■ SUPPLIED RECORDS
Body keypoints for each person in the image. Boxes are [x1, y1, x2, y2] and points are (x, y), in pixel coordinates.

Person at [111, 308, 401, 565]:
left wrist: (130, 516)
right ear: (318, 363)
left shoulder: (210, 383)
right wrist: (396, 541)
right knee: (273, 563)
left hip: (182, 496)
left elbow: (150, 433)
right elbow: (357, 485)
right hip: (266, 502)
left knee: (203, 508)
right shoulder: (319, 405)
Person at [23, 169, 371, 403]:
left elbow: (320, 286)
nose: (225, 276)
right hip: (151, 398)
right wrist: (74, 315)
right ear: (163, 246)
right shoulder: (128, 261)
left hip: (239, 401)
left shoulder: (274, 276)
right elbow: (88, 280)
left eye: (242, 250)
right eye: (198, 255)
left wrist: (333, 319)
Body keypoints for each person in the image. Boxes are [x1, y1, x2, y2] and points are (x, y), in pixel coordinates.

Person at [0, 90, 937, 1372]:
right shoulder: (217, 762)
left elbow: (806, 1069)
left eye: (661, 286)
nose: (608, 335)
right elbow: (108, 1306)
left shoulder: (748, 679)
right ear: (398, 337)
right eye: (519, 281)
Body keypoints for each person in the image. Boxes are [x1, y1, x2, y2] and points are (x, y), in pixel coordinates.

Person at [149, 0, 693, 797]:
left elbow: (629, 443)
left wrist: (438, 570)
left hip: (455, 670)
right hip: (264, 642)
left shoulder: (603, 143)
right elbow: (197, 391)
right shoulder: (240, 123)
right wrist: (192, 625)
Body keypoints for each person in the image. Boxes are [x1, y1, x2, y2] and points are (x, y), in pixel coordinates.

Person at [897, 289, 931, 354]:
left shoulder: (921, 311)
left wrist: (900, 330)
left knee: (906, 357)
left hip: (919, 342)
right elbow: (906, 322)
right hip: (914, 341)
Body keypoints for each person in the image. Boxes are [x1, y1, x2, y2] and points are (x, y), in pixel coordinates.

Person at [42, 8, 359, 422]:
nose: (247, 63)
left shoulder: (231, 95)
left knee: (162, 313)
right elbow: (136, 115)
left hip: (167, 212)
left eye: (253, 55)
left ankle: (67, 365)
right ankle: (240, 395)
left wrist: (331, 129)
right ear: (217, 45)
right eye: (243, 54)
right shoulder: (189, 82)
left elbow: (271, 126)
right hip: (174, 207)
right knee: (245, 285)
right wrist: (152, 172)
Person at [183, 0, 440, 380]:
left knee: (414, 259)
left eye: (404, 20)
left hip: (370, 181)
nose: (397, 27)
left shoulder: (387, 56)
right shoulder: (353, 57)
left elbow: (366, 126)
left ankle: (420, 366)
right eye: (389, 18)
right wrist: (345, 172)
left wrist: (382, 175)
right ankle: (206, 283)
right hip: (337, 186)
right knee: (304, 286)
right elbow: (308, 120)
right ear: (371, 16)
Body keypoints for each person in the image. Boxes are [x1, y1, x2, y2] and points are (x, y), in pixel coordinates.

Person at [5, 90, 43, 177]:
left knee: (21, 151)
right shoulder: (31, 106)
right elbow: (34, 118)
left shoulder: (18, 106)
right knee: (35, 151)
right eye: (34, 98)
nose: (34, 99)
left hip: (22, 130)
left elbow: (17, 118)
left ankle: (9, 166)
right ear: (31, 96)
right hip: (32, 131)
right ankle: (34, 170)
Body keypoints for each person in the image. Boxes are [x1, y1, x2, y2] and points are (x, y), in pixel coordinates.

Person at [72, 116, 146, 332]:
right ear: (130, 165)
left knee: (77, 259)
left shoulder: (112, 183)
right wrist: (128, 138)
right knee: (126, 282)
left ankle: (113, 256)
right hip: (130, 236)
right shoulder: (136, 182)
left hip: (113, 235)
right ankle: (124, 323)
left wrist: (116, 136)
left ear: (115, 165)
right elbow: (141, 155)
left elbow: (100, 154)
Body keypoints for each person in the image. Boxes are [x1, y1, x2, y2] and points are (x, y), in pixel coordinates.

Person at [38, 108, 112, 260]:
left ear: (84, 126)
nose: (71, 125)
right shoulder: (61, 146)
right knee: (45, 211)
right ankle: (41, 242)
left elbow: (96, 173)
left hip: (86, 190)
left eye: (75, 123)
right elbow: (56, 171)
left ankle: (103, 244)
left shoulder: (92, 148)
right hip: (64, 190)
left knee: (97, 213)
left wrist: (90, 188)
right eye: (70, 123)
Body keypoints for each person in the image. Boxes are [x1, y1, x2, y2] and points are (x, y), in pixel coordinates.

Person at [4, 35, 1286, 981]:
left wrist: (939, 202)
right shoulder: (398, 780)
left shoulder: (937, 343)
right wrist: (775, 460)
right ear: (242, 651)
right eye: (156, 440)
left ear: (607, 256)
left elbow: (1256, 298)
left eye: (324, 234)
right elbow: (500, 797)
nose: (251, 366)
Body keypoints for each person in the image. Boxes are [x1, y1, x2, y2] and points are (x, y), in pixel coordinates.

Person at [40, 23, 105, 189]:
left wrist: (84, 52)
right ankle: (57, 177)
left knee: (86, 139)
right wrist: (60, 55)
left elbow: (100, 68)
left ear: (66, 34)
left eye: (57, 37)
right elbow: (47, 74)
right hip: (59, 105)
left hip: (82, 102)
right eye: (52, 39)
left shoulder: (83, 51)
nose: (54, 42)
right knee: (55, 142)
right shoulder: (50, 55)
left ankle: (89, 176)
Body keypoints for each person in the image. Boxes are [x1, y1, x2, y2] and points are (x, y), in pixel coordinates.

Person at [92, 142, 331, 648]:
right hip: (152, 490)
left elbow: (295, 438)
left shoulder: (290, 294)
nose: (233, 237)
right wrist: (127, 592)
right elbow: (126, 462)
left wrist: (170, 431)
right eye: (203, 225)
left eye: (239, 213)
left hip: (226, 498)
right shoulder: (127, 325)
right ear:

■ TO DO
Retype the data. Keep every word as it stands.

■ EXERCISE RESULT
Body keypoints for each person in the image. Boxes are [x1, y1, x2, y2] and points are (x, y), in pixel coordinates.

Person at [111, 308, 401, 565]:
left wrist: (130, 516)
right ear: (318, 363)
left shoulder: (210, 383)
right wrist: (396, 541)
right knee: (273, 563)
left hip: (182, 496)
left elbow: (150, 433)
right elbow: (357, 485)
right hip: (266, 502)
left knee: (203, 508)
right shoulder: (319, 405)
Person at [23, 169, 371, 403]:
left elbow: (320, 286)
nose: (225, 276)
right hip: (151, 398)
right wrist: (74, 315)
right ear: (163, 246)
right shoulder: (128, 261)
left hip: (239, 401)
left shoulder: (274, 276)
right elbow: (88, 280)
left eye: (242, 250)
right eye: (198, 255)
left wrist: (333, 319)
Body keypoints for each person in the image. Boxes are [x1, y1, x2, y2] and points are (x, y), in pixel coordinates.

Person at [0, 90, 937, 1372]:
right shoulder: (217, 762)
left elbow: (806, 1069)
left eye: (661, 286)
nose: (608, 335)
right elbow: (108, 1306)
left shoulder: (748, 679)
right ear: (398, 337)
right eye: (519, 281)
Body keypoints for each person in the image. Boxes are [x1, y1, x2, y2] and points are (x, y), in pixel coordinates.

Person at [149, 0, 693, 797]:
left elbow: (629, 443)
left wrist: (438, 570)
left hip: (455, 670)
right hip: (264, 642)
left shoulder: (603, 143)
right elbow: (197, 391)
right shoulder: (240, 123)
right wrist: (192, 625)
Body keypoints for each person in the image. Boxes are [x1, y1, x2, y2] and points are (x, y), in pixel coordinates.

Person at [897, 289, 931, 354]:
left shoulder: (921, 311)
left wrist: (900, 330)
left knee: (906, 357)
left hip: (919, 342)
right elbow: (906, 322)
right hip: (914, 341)
Body keypoints for each person in the image. Boxes are [x1, y1, x2, y2] and points are (x, y), in pixel coordinates.

Person at [42, 8, 359, 422]:
nose: (247, 63)
left shoulder: (231, 95)
left knee: (162, 313)
right elbow: (136, 115)
left hip: (167, 212)
left eye: (253, 55)
left ankle: (67, 365)
right ankle: (240, 395)
left wrist: (331, 129)
right ear: (217, 45)
right eye: (243, 54)
right shoulder: (189, 82)
left elbow: (271, 126)
right hip: (174, 207)
right knee: (245, 285)
right wrist: (152, 172)
Person at [183, 0, 440, 380]:
left knee: (414, 259)
left eye: (404, 20)
left hip: (370, 181)
nose: (397, 27)
left shoulder: (387, 56)
right shoulder: (353, 57)
left elbow: (366, 126)
left ankle: (420, 366)
right eye: (389, 18)
right wrist: (345, 172)
left wrist: (382, 175)
right ankle: (206, 283)
right hip: (337, 186)
right knee: (304, 286)
right elbow: (308, 120)
right ear: (371, 16)
Body keypoints for each person in the image. Boxes are [x1, y1, x2, y2] and points are (x, y), in pixel coordinates.

Person at [5, 90, 43, 177]:
left knee: (21, 151)
right shoulder: (31, 106)
right elbow: (34, 118)
left shoulder: (18, 106)
right knee: (35, 151)
right eye: (34, 98)
nose: (34, 99)
left hip: (22, 130)
left elbow: (17, 118)
left ankle: (9, 166)
right ear: (31, 96)
right hip: (32, 131)
right ankle: (34, 170)
Body keypoints for each person in the image. Boxes are [x1, y1, x2, y2] and points are (x, y), in pixel coordinates.

Person at [72, 116, 146, 332]:
right ear: (130, 165)
left knee: (77, 259)
left shoulder: (112, 183)
right wrist: (128, 138)
right knee: (126, 282)
left ankle: (113, 256)
right hip: (130, 236)
right shoulder: (136, 182)
left hip: (113, 235)
right ankle: (124, 323)
left wrist: (116, 136)
left ear: (115, 165)
right elbow: (141, 155)
left elbow: (100, 154)
Body keypoints for each person in the image. Boxes are [x1, y1, x2, y2] and points are (x, y), in pixel coordinates.

Person at [38, 108, 112, 260]:
left ear: (84, 126)
nose: (71, 125)
right shoulder: (61, 146)
right knee: (45, 211)
right ankle: (41, 242)
left elbow: (96, 173)
left hip: (86, 190)
left eye: (75, 123)
right elbow: (56, 171)
left ankle: (103, 244)
left shoulder: (92, 148)
right hip: (64, 190)
left knee: (97, 213)
left wrist: (90, 188)
right eye: (70, 123)
Body keypoints for each person in the image. Boxes are [x1, y1, x2, y2] and points are (x, y), in pixel coordinates.

Person at [4, 35, 1286, 981]:
left wrist: (939, 202)
right shoulder: (398, 780)
left shoulder: (937, 343)
right wrist: (775, 460)
right ear: (242, 651)
right eye: (156, 440)
left ear: (607, 256)
left elbow: (1256, 298)
left eye: (324, 234)
right elbow: (500, 797)
nose: (251, 366)
Body keypoints for each person in the image. Boxes are [x1, y1, x2, y2] and points are (x, y), in pixel coordinates.

Person at [40, 23, 105, 189]:
left wrist: (84, 52)
right ankle: (57, 177)
left knee: (86, 139)
right wrist: (60, 55)
left elbow: (100, 68)
left ear: (66, 34)
left eye: (57, 37)
right elbow: (47, 74)
right hip: (59, 105)
left hip: (82, 102)
right eye: (52, 39)
left shoulder: (83, 51)
nose: (54, 42)
right knee: (55, 142)
right shoulder: (50, 55)
left ankle: (89, 176)
Body keypoints for each person in the image. Boxes are [x1, y1, x2, y2] and points are (x, y), in pixel coordinates.

Person at [92, 142, 331, 648]:
right hip: (152, 490)
left elbow: (295, 438)
left shoulder: (290, 294)
nose: (233, 237)
right wrist: (127, 592)
right elbow: (126, 462)
left wrist: (170, 431)
right eye: (203, 225)
left eye: (239, 213)
left hip: (226, 498)
right shoulder: (127, 325)
right ear:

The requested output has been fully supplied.